Again their expectations were crushed as Stefan called out to Mihail, a mechanic no older than Igor, who stood bent over the engine of an old Chrysler Valiant. The two embraced and chatted in quick raps of Romanian before Stefan put his hand around Mihail’s shoulder and turned him to face his foreign visitors.

“These are the fine people I told you about, brother. Petra, Nina, Igor and Sam. They came all the way here to find someone who has something of theirs,” Stefan said.

“Of mine,” Petra interrupted firmly, but politely.

“Ah!” Mihail exclaimed. “Did you come to claim it in person?”

“Yes, I did. It is the only way to get things done, I think — personally,” she replied. Petra was by no means as docile as she had led on. Her tall, lean frame looked quite imposing to the Romani men, but they liked her courage.

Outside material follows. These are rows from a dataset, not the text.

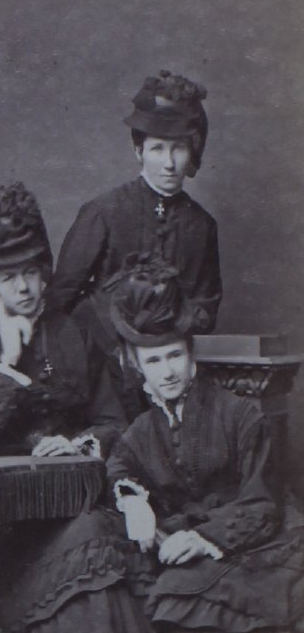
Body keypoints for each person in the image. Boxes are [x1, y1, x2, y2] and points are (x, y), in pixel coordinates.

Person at [0, 182, 180, 633]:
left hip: (80, 497)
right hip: (7, 529)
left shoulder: (75, 329)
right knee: (90, 535)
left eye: (32, 270)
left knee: (97, 528)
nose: (26, 286)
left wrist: (81, 444)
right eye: (9, 277)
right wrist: (6, 366)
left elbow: (114, 420)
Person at [106, 257, 304, 633]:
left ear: (191, 356)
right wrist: (134, 500)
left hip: (260, 544)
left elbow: (262, 503)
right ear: (135, 366)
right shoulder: (139, 433)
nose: (167, 371)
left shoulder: (241, 415)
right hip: (193, 565)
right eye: (154, 362)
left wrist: (207, 537)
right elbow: (122, 465)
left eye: (174, 356)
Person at [49, 70, 222, 417]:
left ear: (193, 151)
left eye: (179, 149)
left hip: (170, 374)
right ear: (138, 150)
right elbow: (61, 301)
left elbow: (206, 307)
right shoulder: (103, 211)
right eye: (158, 149)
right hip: (100, 377)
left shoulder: (202, 226)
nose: (169, 163)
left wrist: (164, 333)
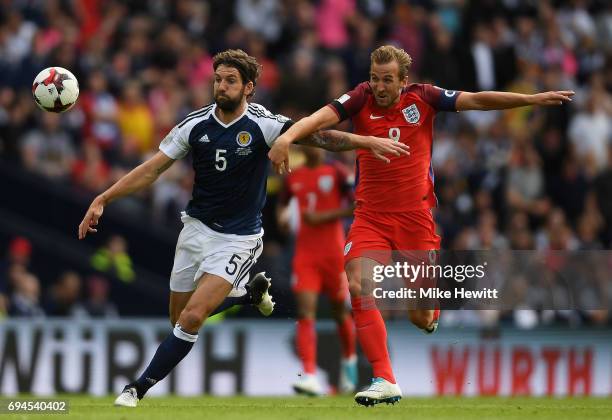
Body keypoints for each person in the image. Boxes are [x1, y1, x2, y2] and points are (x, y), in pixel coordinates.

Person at [77, 49, 408, 408]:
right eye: (218, 79)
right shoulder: (195, 124)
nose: (221, 86)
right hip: (195, 229)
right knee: (178, 318)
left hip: (239, 238)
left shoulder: (263, 123)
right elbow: (153, 168)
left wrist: (365, 141)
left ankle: (136, 388)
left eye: (230, 80)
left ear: (248, 87)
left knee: (191, 318)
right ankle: (249, 296)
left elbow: (322, 138)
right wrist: (103, 198)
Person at [268, 45, 574, 406]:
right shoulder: (359, 98)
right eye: (374, 78)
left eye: (387, 80)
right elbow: (318, 118)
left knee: (421, 315)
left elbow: (476, 100)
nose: (379, 87)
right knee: (357, 284)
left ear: (403, 81)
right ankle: (384, 376)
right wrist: (287, 137)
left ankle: (430, 314)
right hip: (370, 217)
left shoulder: (424, 98)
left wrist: (531, 99)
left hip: (416, 220)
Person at [278, 145, 356, 395]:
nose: (306, 147)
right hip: (306, 255)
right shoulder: (294, 177)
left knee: (339, 312)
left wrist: (322, 217)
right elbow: (282, 204)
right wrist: (282, 217)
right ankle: (309, 374)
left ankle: (349, 361)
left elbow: (357, 206)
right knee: (305, 311)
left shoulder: (337, 172)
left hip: (333, 253)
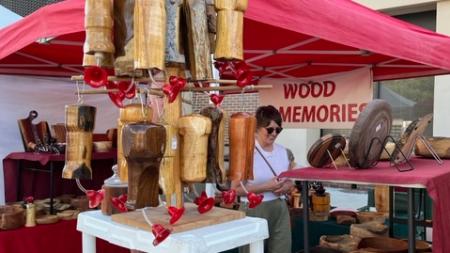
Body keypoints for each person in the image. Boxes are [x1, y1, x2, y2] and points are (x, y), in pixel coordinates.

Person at [231, 105, 295, 253]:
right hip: (254, 209)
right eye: (270, 129)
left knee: (282, 249)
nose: (274, 133)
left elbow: (291, 179)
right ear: (257, 128)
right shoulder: (245, 153)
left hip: (280, 207)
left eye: (278, 130)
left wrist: (287, 186)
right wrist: (265, 187)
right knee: (251, 250)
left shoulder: (284, 152)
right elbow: (234, 190)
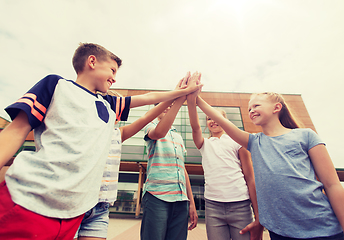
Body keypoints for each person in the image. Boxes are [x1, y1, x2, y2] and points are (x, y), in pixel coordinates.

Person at [0, 42, 201, 239]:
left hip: (75, 211)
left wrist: (181, 93)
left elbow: (150, 98)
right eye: (112, 70)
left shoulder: (108, 104)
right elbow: (15, 132)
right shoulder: (55, 85)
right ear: (92, 61)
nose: (114, 78)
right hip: (28, 200)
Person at [194, 92, 344, 240]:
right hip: (280, 232)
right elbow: (221, 120)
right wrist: (196, 98)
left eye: (256, 105)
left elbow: (332, 185)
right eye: (249, 109)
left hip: (323, 229)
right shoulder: (253, 142)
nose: (251, 110)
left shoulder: (306, 136)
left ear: (276, 107)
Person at [74, 76, 193, 240]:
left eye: (115, 108)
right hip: (76, 200)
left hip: (100, 206)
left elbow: (145, 117)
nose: (111, 111)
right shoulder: (86, 130)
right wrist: (176, 96)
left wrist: (177, 97)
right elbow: (150, 120)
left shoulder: (118, 134)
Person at [186, 87, 264, 240]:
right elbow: (195, 127)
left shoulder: (238, 141)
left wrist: (258, 215)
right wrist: (191, 101)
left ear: (225, 120)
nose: (213, 120)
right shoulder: (204, 144)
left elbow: (250, 178)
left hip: (240, 204)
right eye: (208, 118)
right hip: (213, 206)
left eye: (216, 117)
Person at [140, 72, 201, 240]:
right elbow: (159, 132)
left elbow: (183, 170)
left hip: (181, 200)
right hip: (157, 196)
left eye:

“Let me just wash the grease off my hands and we can sit down a bit,” Mihail said. He called his wife to pour his guests some Pálinka and before they could greet the exhausted young woman she had once more disappeared into the house.

“Excuse my wife. We just had a new baby and she is tired. Also,” he said as he poured the brandy, “She hates people.”

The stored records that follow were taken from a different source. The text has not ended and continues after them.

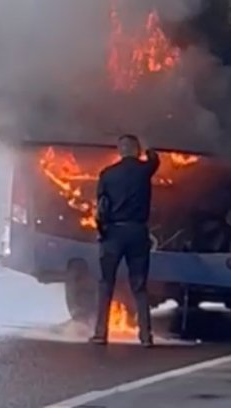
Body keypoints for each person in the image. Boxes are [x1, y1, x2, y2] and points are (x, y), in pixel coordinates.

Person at [89, 134, 160, 347]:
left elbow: (101, 207)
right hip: (138, 232)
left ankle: (101, 334)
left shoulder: (107, 175)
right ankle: (146, 337)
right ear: (136, 150)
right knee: (139, 286)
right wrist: (146, 145)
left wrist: (102, 230)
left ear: (119, 150)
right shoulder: (144, 170)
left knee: (105, 284)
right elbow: (155, 158)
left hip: (113, 234)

He laughed out loud, a loud, vulgar laugh that insisted they all join in. Stefan winked reassuringly at Kulich and her associates. When the drinks were poured, they all followed Mihail’s example.

“Noroc!” he yelled as he held his glass up high, at the full extension of his arm.

“Noroc!” they all cried in unison, Sam and Igor doing so with enthusiasm while the women still tried to memorize the word for future reference.

Chapter 22 — Who was Petr Costita?

By the advent of the afternoon in Baciu the Kulich party was having a great time, having accepted Mihail’s invitation to stay for lunch before continuing on.

“I have to know, Mihail,” Sam dared somewhere between the fifth and sixth round, “what is with the name? The Eye.”

They all grew quiet, hoping the question was not inappropriate. But Mihail seemed unfazed by it. He shifted on the sawn off tree trunk he sat on. It was too low for him, giving him a peculiar spider-like look with his elevated knees.

“I see things.”

“Are you psychic?” Nina asked.

“I don’t think I am. I cannot see the future, I cannot see ghosts, I cannot see inside people’s heads. But I can see what happened before, in times before I was born. If I go to a place, sometimes I can see what happened there in a vision or a dream, but never right in front of me like those weird people who help the police. What I see is always very old, from long ago. I don’t know why,” he shrugged, and chugged back another stiff brandy.

“Can you do it by choice? Or does it just happen?” Petra asked.

“No, I never see unless I want to. When I want to see I just touch the ground or the trees, whatever is there. Then I see what those things saw,” Mihail explained.